Back when money was gold and silver, banks used to issue 'script'. Script is a piece of paper indicating that the gold, or silver, was deposited in the bank. Like checks, people started using script as a form of money. The Script was 'Certified'. "Certified Funds" means that the money (silver and gold) is on deposit in the bank that issued it.

Over time, the Federal Reserve (a non government private bank) changed the wording on our money from 'Certified' to 'Note'. A "Note" is a sign of debt that means there is nothing backing the money. There is no 'wealth' backing a 'Note', just 'good faith' that it will be paid. It's an I.O.U.

Now, think about inflation and the government borrowing more notes from the non Federal Reserve at an ever increasing rate with interest. The government is borrowing 'debt' not 'wealth'. With every 'loan' of paper from the Fed, the paper 'value' becomes worth less and less.

This is why, in 1913, a loaf of bread sold for 5c and today it sells for $2.50. Why a house sold for $4000 that today sells for $400,000. Inflation. Wages do not keep up with inflation. So, over time, our nation becomes more in debt and poorer as a people.

Counterfeiting causes inflation no matter who does it.

Wednesday, February 27, 2008

The Real Estate Market is HOT!

In case anyone is wondering about real estate - the market today is hot. Anytime, is a good time to buy real estate.

I bought my first home in 1982. The interest rate was around 16%! I got in with an ARM at 13.25%. I was happy to have a home. I could afford the payments.

The difference between then and now? Back then mortgage rates were dropping from a high of 18% or so. In two years I refinanced with a fixed 10% rate which locked my payment in at $535 PITI.

As many of you know, the late 1980's were horrible real estate years. Like now, there were for sale signs up and down the block. Did I care? Not in the least. Why? Because I didn't have to sell. I held that property until 1999, when I sold it for $168K. I still owed $50K on the note!

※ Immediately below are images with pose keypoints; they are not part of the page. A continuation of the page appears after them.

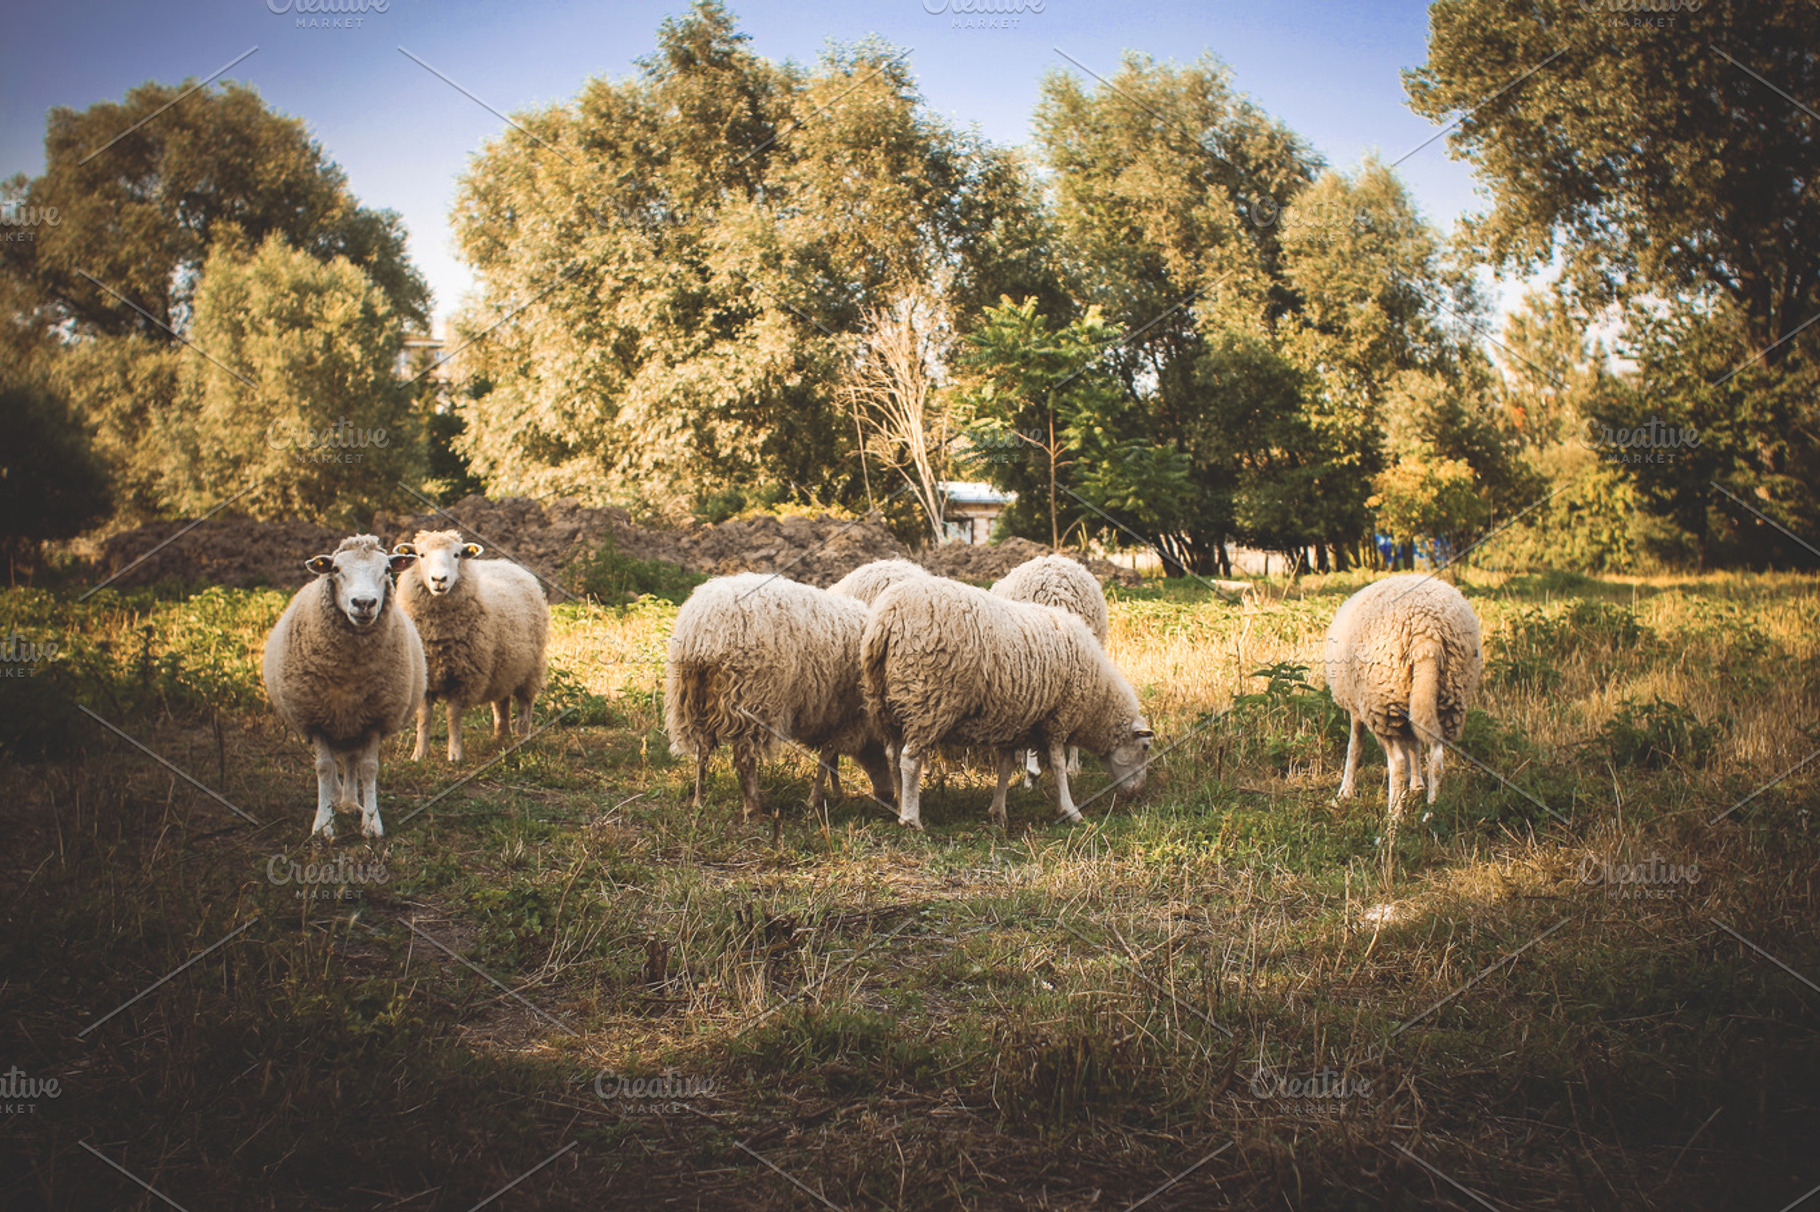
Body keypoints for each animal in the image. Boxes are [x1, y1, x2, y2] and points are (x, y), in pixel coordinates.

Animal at [263, 535, 427, 842]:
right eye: (336, 569)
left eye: (387, 570)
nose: (364, 603)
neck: (350, 672)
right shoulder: (315, 719)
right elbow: (324, 768)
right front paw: (323, 824)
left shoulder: (375, 718)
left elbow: (368, 767)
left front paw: (372, 823)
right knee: (337, 767)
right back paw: (338, 798)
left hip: (353, 724)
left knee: (351, 762)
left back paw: (350, 802)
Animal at [392, 530, 550, 763]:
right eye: (421, 555)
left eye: (456, 554)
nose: (439, 580)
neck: (436, 633)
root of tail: (507, 564)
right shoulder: (424, 676)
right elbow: (424, 717)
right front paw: (419, 754)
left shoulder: (463, 676)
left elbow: (453, 715)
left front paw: (455, 754)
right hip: (504, 664)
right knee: (502, 702)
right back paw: (501, 737)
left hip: (531, 665)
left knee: (525, 702)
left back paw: (522, 737)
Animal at [664, 573, 894, 821]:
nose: (888, 797)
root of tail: (704, 628)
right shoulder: (846, 717)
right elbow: (827, 757)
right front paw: (815, 802)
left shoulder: (830, 716)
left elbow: (831, 760)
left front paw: (835, 794)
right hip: (754, 699)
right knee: (744, 758)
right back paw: (754, 809)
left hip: (690, 698)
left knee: (702, 749)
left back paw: (699, 802)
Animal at [862, 577, 1152, 830]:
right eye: (1146, 747)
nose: (1138, 794)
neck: (1098, 700)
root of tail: (887, 615)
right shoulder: (1058, 718)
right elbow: (1058, 766)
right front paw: (1071, 811)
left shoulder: (1013, 724)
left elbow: (1005, 767)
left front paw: (998, 813)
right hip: (927, 701)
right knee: (909, 760)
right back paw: (911, 819)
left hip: (888, 704)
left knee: (892, 756)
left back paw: (901, 805)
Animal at [1323, 574, 1484, 879]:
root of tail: (1427, 634)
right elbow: (1415, 747)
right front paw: (1417, 785)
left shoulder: (1358, 708)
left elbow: (1355, 748)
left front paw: (1344, 792)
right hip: (1447, 695)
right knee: (1436, 757)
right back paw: (1431, 813)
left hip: (1382, 699)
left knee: (1396, 761)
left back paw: (1392, 820)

The key is to not listen to the bankers when they tell you to 'refinance your home' and to 'use that equity...it's just sitting there doing nothing!' The rule is never take money out on a refi unless you are putting it back into the home. Upgrade, or install, a kitchen or bath. That's the smart thing to do.

As inflation occurs...and it will occur, you will reap the benefit in the long run. Do not live beyond your means. That's what got all these folks in foreclosure. They foolishly refinanced, took out money and spent it on junk: Vacations, cars, paid off credit cards (...lived beyond their means!) etc.

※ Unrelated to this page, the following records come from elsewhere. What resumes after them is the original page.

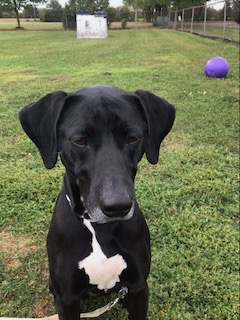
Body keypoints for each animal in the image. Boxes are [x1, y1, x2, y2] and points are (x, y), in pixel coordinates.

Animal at [19, 85, 174, 320]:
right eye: (80, 141)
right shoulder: (66, 299)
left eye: (133, 138)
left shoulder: (139, 288)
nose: (117, 206)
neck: (98, 228)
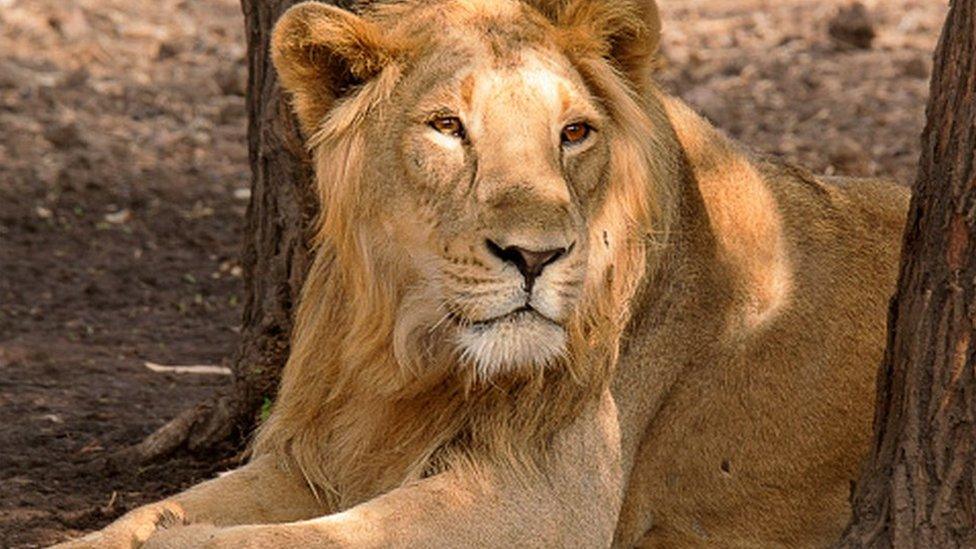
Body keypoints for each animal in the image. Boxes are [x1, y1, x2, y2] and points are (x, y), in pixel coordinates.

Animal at [57, 0, 912, 544]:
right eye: (446, 126)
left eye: (575, 132)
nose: (536, 256)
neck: (412, 356)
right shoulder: (320, 455)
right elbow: (140, 516)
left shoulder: (542, 498)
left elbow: (314, 539)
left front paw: (183, 537)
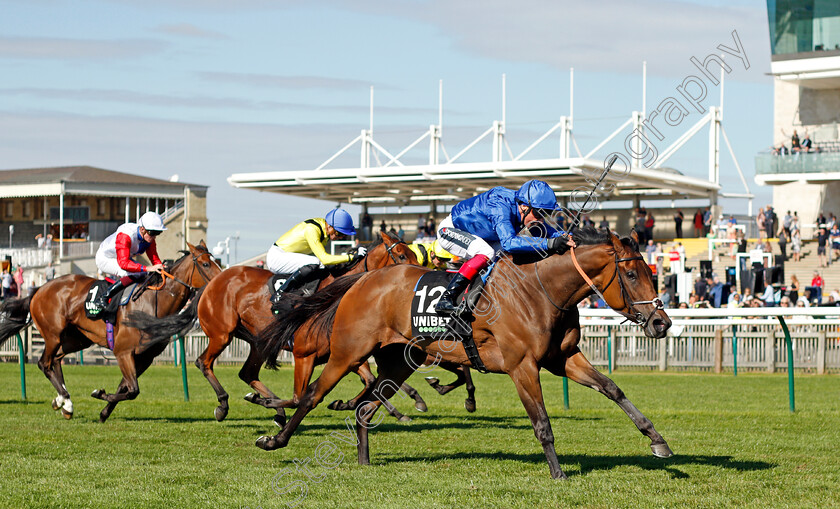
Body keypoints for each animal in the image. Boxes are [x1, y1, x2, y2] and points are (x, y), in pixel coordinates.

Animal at [0, 241, 220, 420]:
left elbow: (127, 387)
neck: (151, 304)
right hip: (53, 334)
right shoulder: (123, 351)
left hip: (77, 338)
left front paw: (104, 412)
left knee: (56, 360)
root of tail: (39, 289)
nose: (221, 281)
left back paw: (63, 402)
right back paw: (65, 400)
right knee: (44, 363)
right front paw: (98, 394)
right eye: (205, 264)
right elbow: (133, 390)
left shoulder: (145, 357)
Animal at [126, 230, 426, 424]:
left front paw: (352, 404)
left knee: (247, 373)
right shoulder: (315, 352)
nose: (417, 278)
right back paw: (223, 405)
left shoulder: (345, 352)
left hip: (258, 341)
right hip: (222, 334)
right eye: (401, 255)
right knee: (204, 362)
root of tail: (211, 285)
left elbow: (371, 380)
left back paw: (275, 411)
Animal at [254, 228, 668, 478]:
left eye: (652, 272)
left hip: (397, 363)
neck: (540, 289)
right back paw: (275, 439)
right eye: (632, 275)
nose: (661, 322)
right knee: (311, 396)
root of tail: (363, 279)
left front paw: (656, 440)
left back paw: (364, 460)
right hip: (347, 353)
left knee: (366, 408)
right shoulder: (523, 366)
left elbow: (612, 388)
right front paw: (558, 473)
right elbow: (542, 423)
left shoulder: (562, 358)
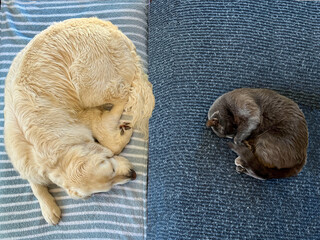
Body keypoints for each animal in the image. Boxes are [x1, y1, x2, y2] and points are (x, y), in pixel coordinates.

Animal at [4, 18, 155, 225]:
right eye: (110, 182)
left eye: (111, 166)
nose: (133, 175)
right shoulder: (25, 162)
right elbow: (35, 184)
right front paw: (48, 208)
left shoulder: (80, 119)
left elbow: (110, 141)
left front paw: (120, 132)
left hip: (86, 81)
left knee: (124, 94)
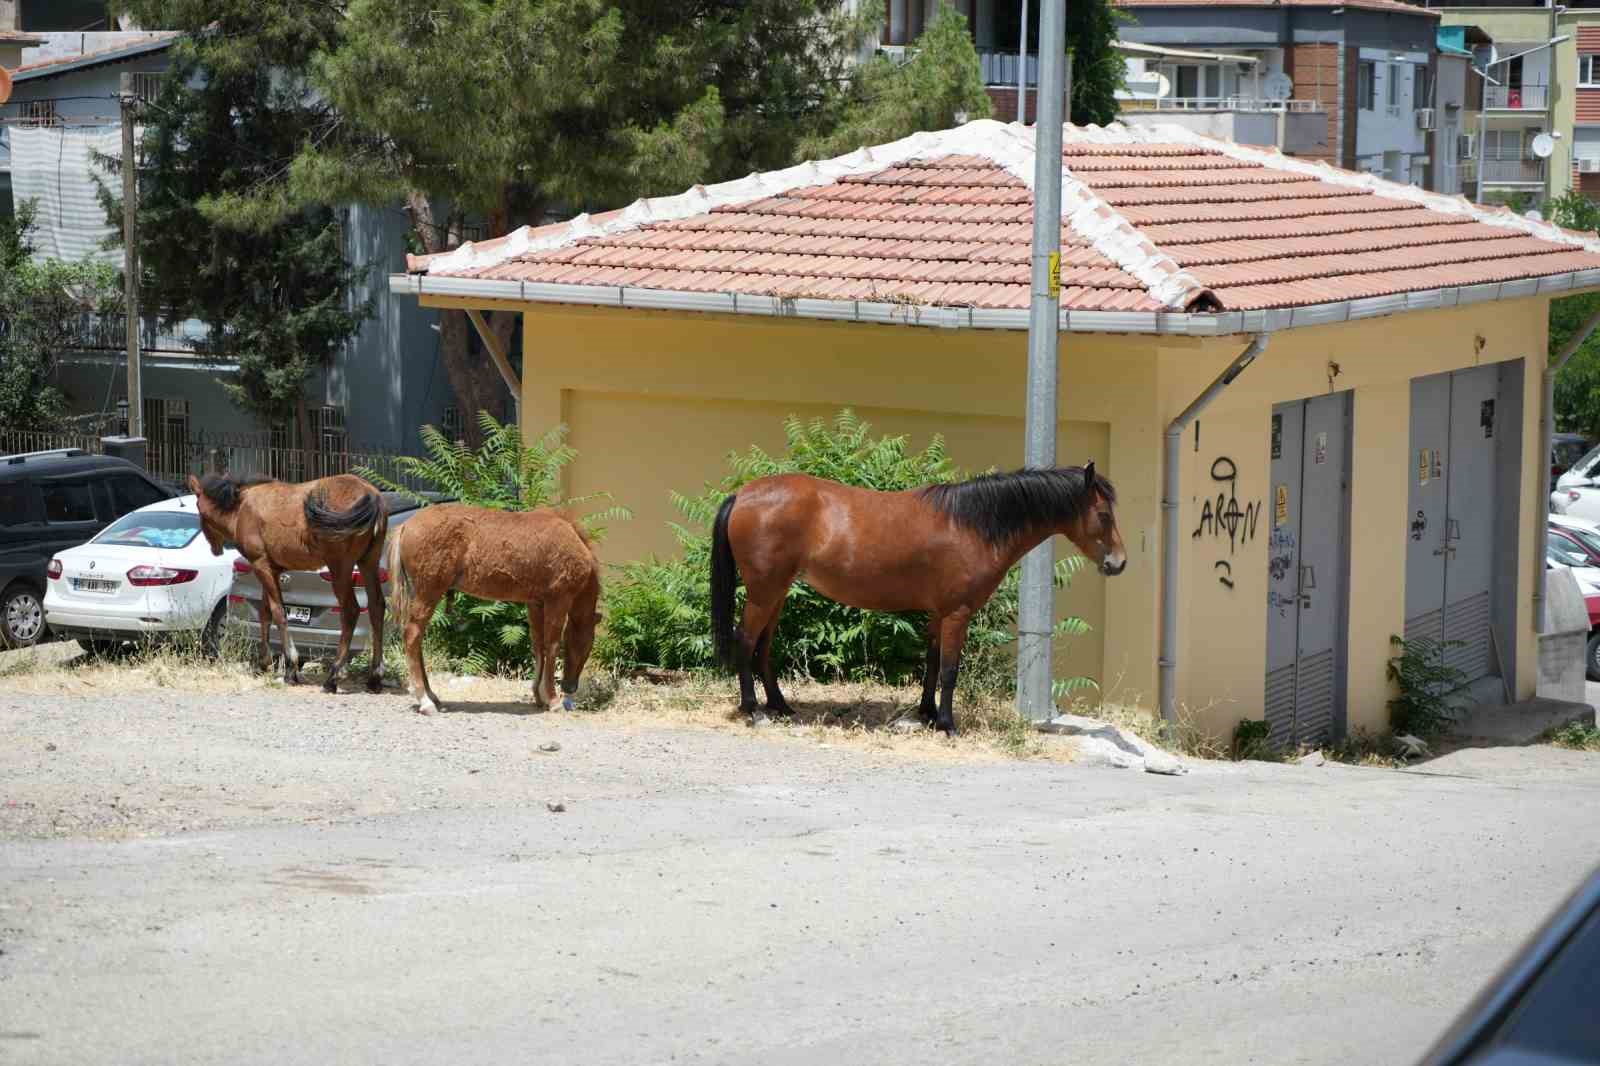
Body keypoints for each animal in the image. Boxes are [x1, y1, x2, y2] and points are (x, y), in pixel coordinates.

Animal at [184, 473, 387, 688]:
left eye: (198, 509)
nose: (215, 549)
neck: (241, 509)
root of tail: (372, 495)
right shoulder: (271, 569)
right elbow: (265, 612)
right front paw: (264, 663)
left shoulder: (261, 564)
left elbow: (279, 612)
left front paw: (290, 667)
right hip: (368, 561)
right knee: (377, 606)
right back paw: (375, 676)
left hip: (340, 566)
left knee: (351, 610)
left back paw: (333, 675)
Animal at [384, 499, 601, 713]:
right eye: (586, 647)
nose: (570, 687)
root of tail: (405, 525)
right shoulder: (558, 600)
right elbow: (552, 645)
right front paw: (554, 700)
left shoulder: (536, 603)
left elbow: (539, 645)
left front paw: (540, 696)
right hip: (429, 592)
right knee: (412, 635)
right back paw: (425, 701)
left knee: (417, 639)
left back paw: (433, 697)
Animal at [707, 460, 1132, 736]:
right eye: (1103, 515)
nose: (1119, 562)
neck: (972, 526)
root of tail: (743, 495)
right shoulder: (958, 613)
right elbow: (949, 669)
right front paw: (947, 725)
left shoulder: (938, 613)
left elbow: (931, 663)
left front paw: (926, 715)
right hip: (764, 592)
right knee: (746, 642)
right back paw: (753, 710)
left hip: (776, 593)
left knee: (763, 647)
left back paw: (779, 706)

The bankers were not your friend in this process. They offered you monthly payments on a sheet of paper: $1200, $1000, $800, $600, $400, $200 etc. "You choose". If you picked the lower amounts, or if you were buying too much house, guess what? You got an ARM!

What is an ARM? An ARM is an Adjustable Rate Mortgage. Whatever goes up, must come down and vis versa. It locks you into a severe prepayment penalty (i.e., refinance) for 2 or 3 years. If rates happen to rise, so do your monthly payments. Some had a 1 year lock before 'adjusting' to the next level.

Once the rates began to rise, so did the monthly payment. If folks were living beyond their means, i.e., credit card balances, vacations, new fancy car leases etc. there was no 'extra' cash to pay for the increase in mortgage payment. God forbid if a medical emergency arose. Something had to give. Eat, or pay for the mortgage? The choice is yours.

All could have been avoided by following smart sensible conservative values regarding money. Live within your means. Understand the legal ramifications of any documents you sign. If you do not, then you shouldn't be signing them.

Caveat Emptor: YOU have a duty to Do your OWN Due Diligence. It's no one's fault but your own.